Rembrandt and other Old Masters may have used lenses and projections to aid self-portraits, according to a recent study carried out by two independent researchers.
The idea that Old Masters may have used optics to help with realism and accuracy was first proposed in the year 2000 by contemporary artist David Hockney and a physicist, Charles Falco. Hockney and Falco suggested that artists as early as 1430 secretly traced optical projected images for certain parts their works, which played a key role in the rise in realism in the ars nova, or ‘new art’, of that time. The idea was met with much scepticism and controversy.
The authors of a paper published in the Journal of Optics on 14 July were able to show that using technology available to 17th century artists, it is possible to project a self-portrait image onto a surface that the artist could mark or trace.
Five setups are proposed by the researchers – one using solely a concave mirror, and three using a combination of a flat and a concave mirror, and one using two flat mirrors and a lens.
The works of Rembrandt, an artist well-known for his highly-detailed self-portraits, were analysed.
‘He made etchings and even a couple of painted self-portraits on copper, a surface upon which projections can be seen very clearly,’ explained Francis O’Neill, an author of the paper, ‘and his works are known for their use of Chiaroscuro, a contrast of light and dark which would be essential for projections.’
‘Furthermore, his self-portraits laughing and with wide-open eyes would require incredible physical discipline to alternate between looking at himself in the mirror and then creating the image – but he wouldn’t have had to move his eyes from the drawing surface if he traced a projection,’ O’Neill added.

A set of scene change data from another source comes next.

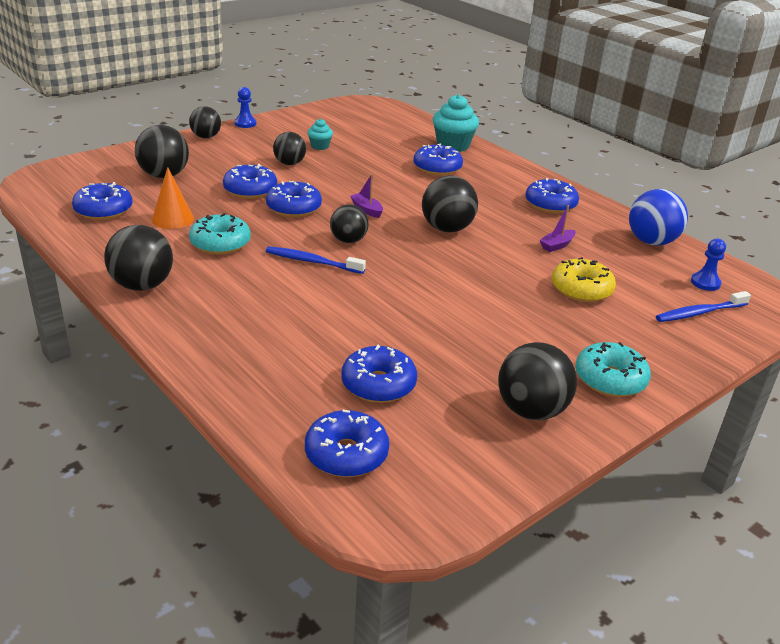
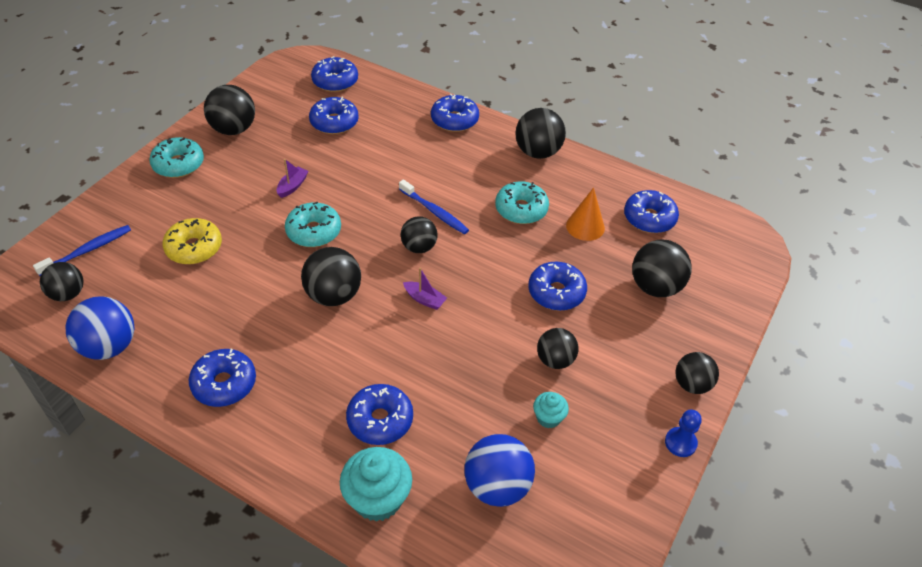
camera: 160 degrees right, 15 degrees up
(294, 208) = (495, 278): blue donut -> blue donut (454, 120)
(312, 262) = (434, 212): blue toothbrush -> blue toothbrush turned 45 degrees clockwise
(375, 135) = (497, 486): none -> blue ball
(450, 275) = (314, 231): none -> turquoise donut
(557, 245) = (216, 305): purple boat -> purple boat (292, 186)
(705, 283) = (68, 294): blue pawn -> black ball

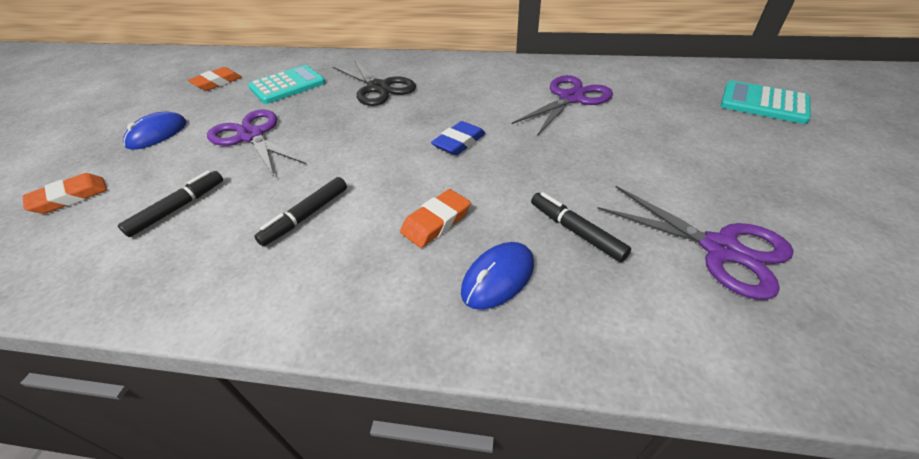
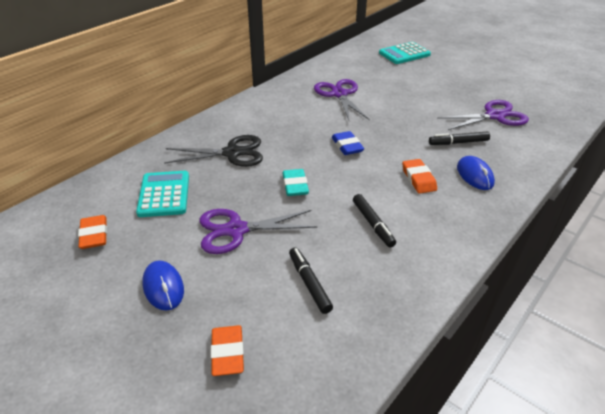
camera: 60 degrees left, 5 degrees down
(348, 139) = (295, 185): none -> turquoise eraser

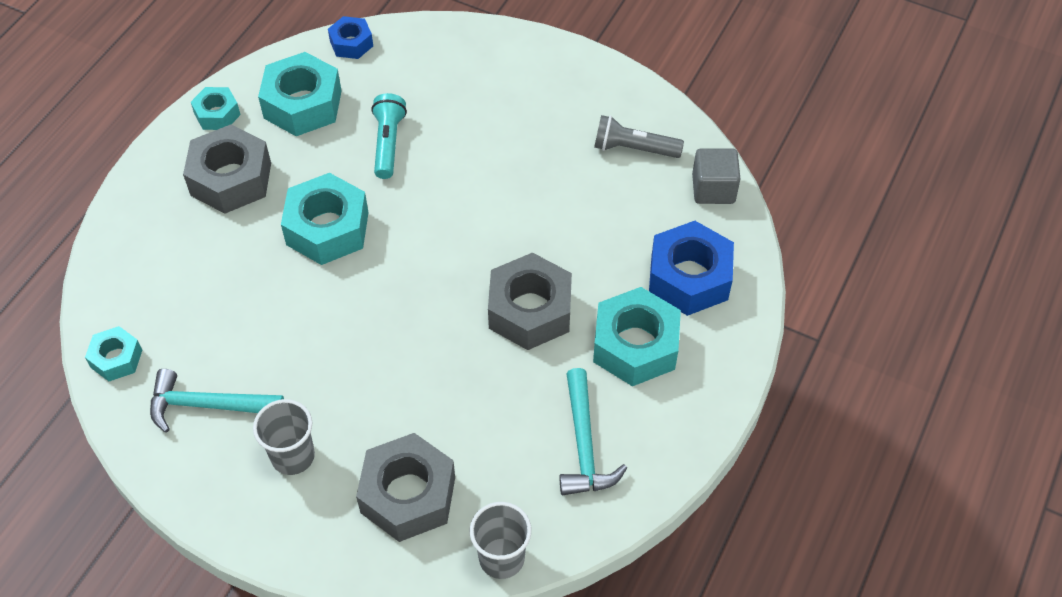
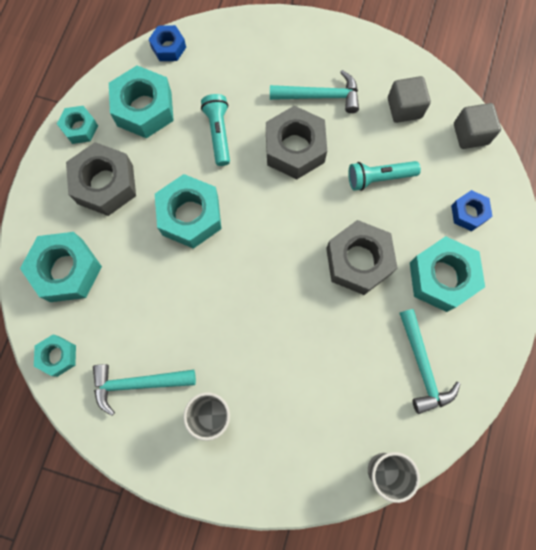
camera: 10 degrees left, 20 degrees up
(155, 265) = (67, 270): none -> turquoise nut
(408, 495) = (304, 431): grey nut -> grey nut (295, 148)
(528, 121) = (320, 96): none -> turquoise hammer
(580, 221) = (379, 178): none -> turquoise flashlight
(633, 148) = (404, 108): grey flashlight -> grey cube
(689, 277) = (468, 213): blue nut -> blue nut, size x0.56

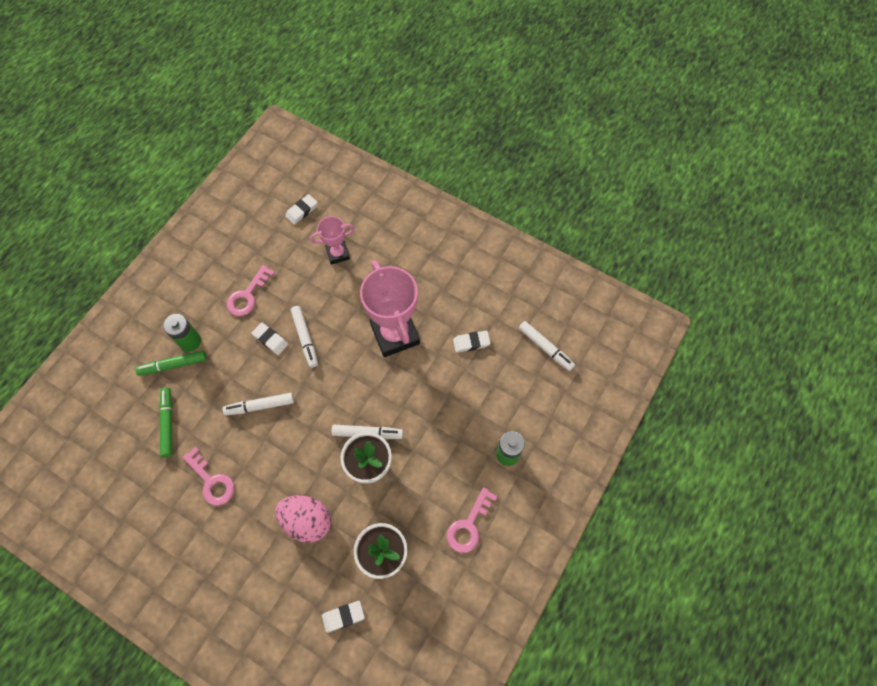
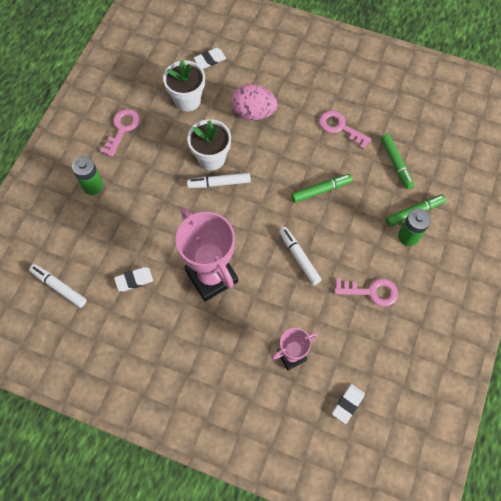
camera: 170 degrees right, 0 degrees up
(248, 295) = (371, 292): pink key -> pink key turned 75 degrees clockwise
(260, 406) = (321, 190): white marker -> green marker
(270, 340) = (332, 250): white eraser -> none

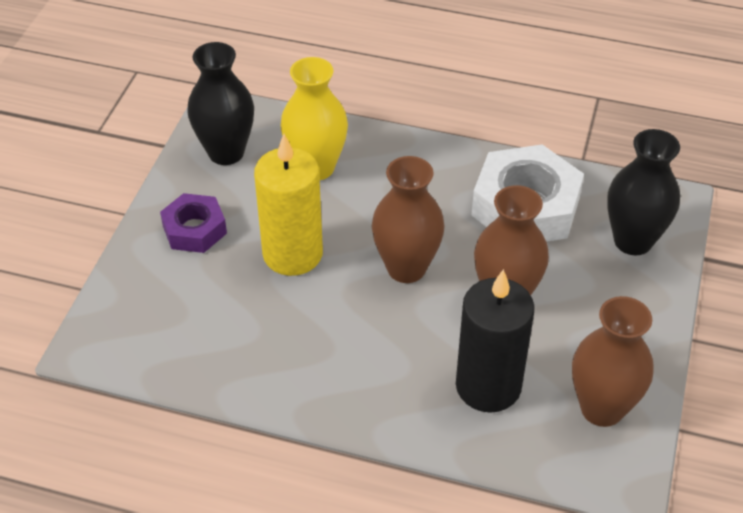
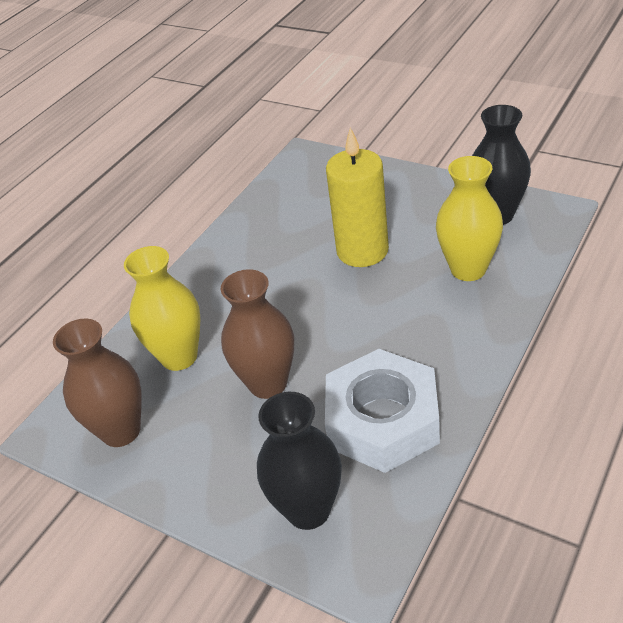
camera: 110 degrees right, 5 degrees down
(194, 229) = (404, 199): purple nut -> none
(406, 268) = (325, 319): brown vase -> none
(488, 386) = (179, 357): black candle -> yellow vase

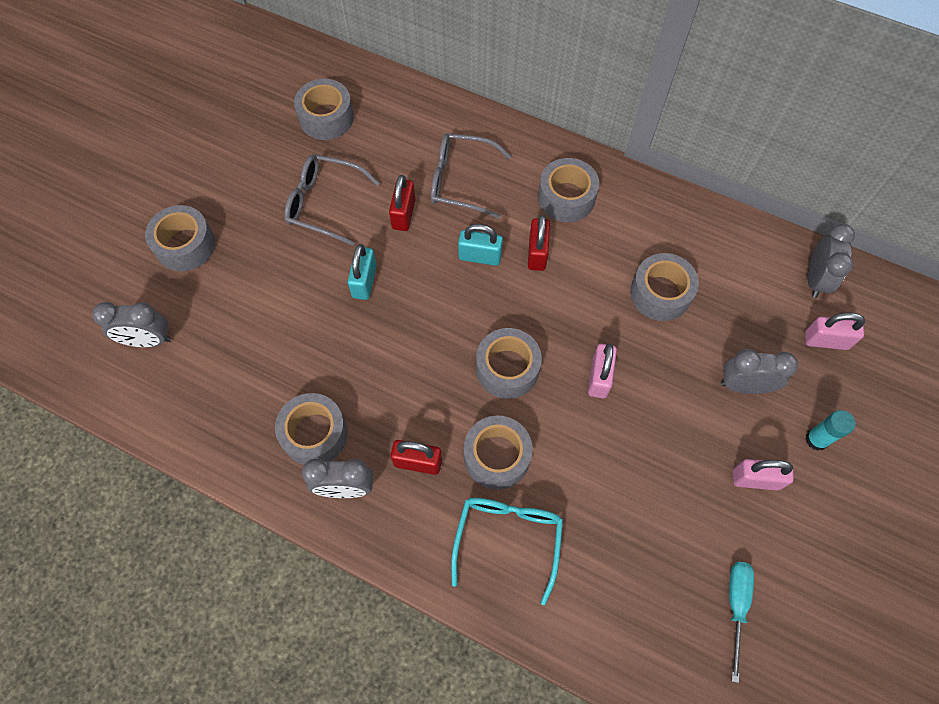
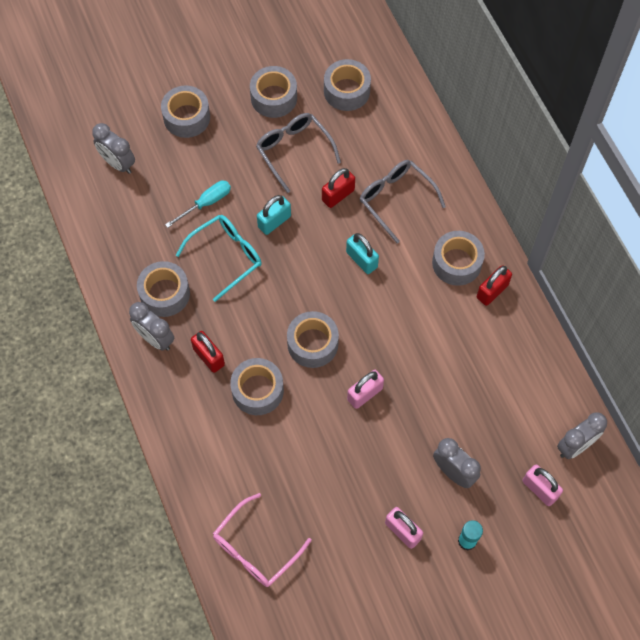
camera: 40 degrees right, 0 degrees up
(508, 539) = (220, 442): turquoise glasses -> turquoise glasses (226, 257)
(537, 253) = (401, 285): red padlock -> red padlock (492, 291)
(642, 620) = (255, 548): none -> pink glasses
(660, 293) = (457, 373): grey tape -> grey tape (274, 98)
(736, 606) = (317, 587): turquoise screwdriver -> turquoise screwdriver (206, 203)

In the paper, the authors also point out that because both Rembrandt – along with Old Masters – made paintings in which their eyes look laterally out of the image. This would have been very difficult for them to see and paint themselves this way without the use of projections, the researchers said.
The researchers also reviewed the relative proportions of Rembrandt’s head in his late self-portraits, which are consistently, and unusually, large. His etched self-portraits are also generally very small. The researchers found these anomalies to be necessary for the projection process.
‘The evidence suggests he used lenses and projections,’ O’Neill concluded. ‘The similarity of his images to projections, in their lighting and soft focus, along with the use of lens technology by his peers and fellow artists, and the contemporary literature on the subject, all support this.’